Quoted passage:
23 July 2014 - LISA FERNOW - Guest Author


LISA FERNOW

- Guest Author -


G'day folks,

Welcome to an interview conducted with a very smart author who has never allowed the grass to grow beneath her feet  - Lisa Fernow. Who is she? Lisa holds a BA in English and Theatre from Cornell University and a certificate in commercial fiction writing from the University of Washington. As a former Time Warner and PepsiCo global marketing executive, Lisa bowled with Michael Jordan, got sweat on by Cindy Crawford, taught capitalism to Hungarians and helped launch Scooby Doo merchandise into 150 countries. 
Welcome, Lisa ...

1.    TELL US A LITTLE ABOUT YOURSELF AND YOUR WRITING JOURNEY.

As a kid I loved mysteries – one of the very first things I remember reading with my father was the Sherlock Holmes series - and I always wanted to be a mystery writer when I grew up.  The first I ever wrote was three pages long and a masterpiece, at least I thought so!  Years passed and I went to business school and enjoyed a great career in global marketing, but the urge to write never went away. I finally decided I didn’t want to find myself on deathbed wishing I’d done something about this dream.

So I left corporate life, moved to Seattle, and started a consulting practice to give me time to write.  My goal was simply to write the mystery; if I got published, that would be gravy. I took writing classes at the University of Washington.  I attended the Pacific Northwest Writers Association and Crime Bake conferences and took their master classes.  In 14 years I wrote at least as many drafts of Dead on Her Feet. I worked hard to find an agent and came very close on several occasions, but it never worked out.  I didn’t want to self-publish because I knew I wanted to collaborate with a team.  It seemed like my goal of getting published might never happen. 

Then in 2013 a friend introduced me to one of the co-founders of Booktrope, a Seattle start-up that is reinventing the publishing model. My friend thought I might help them with their marketing strategy, but when the co-founder and I got talking about books I mentioned I had written a mystery. She asked to see it, thought it was a good fit for Booktrope, and signed me up.

Available data:

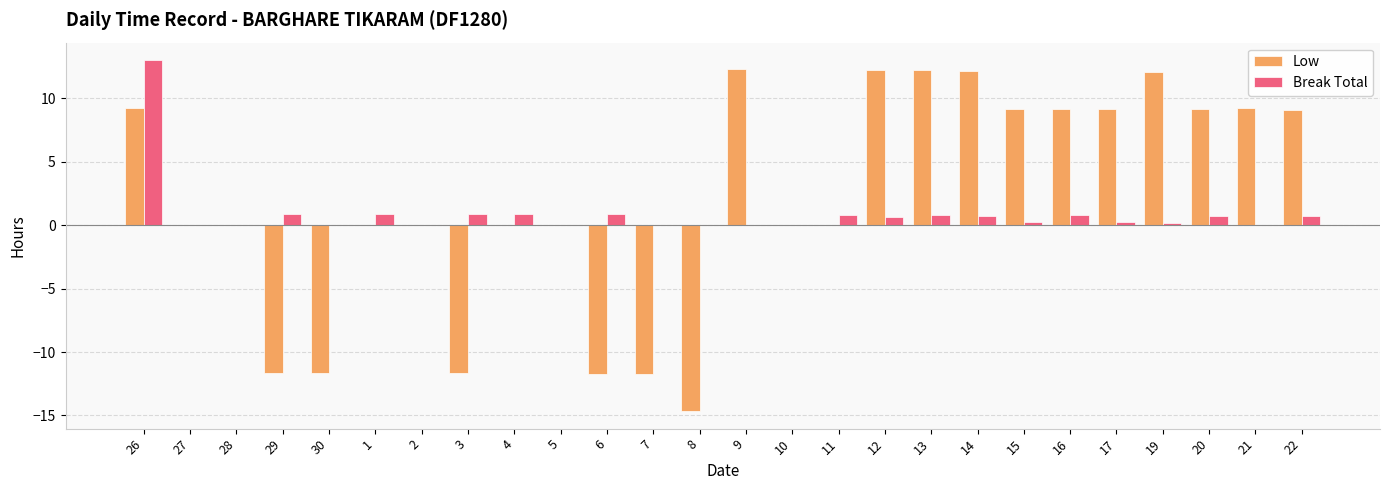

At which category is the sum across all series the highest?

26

Required actions:
1. Please explain in one to three sentences why Lisa Fernow did not want to self-publish, according to the interview.
2. Answer these questions from the interview, one answer per line:
(a) What degree does Lisa Fernow hold from Cornell University?
(b) How long was the first mystery she ever wrote?
(c) In what year did a friend introduce her to one of the co-founders of Booktrope?
3. Reproduce the interview word for word from "Welcome to an" up to and including "Welcome, Lisa ...".

Responses in order:
1. She did not want to self-publish because she knew she wanted to collaborate with a team.

2.
(a) A BA in English and Theatre.
(b) Three pages.
(c) 2013.

3.
Welcome to an interview conducted with a very smart author who has never allowed the grass to grow beneath her feet  - Lisa Fernow. Who is she? Lisa holds a BA in English and Theatre from Cornell University and a certificate in commercial fiction writing from the University of Washington. As a former Time Warner and PepsiCo global marketing executive, Lisa bowled with Michael Jordan, got sweat on by Cindy Crawford, taught capitalism to Hungarians and helped launch Scooby Doo merchandise into 150 countries. 
Welcome, Lisa ...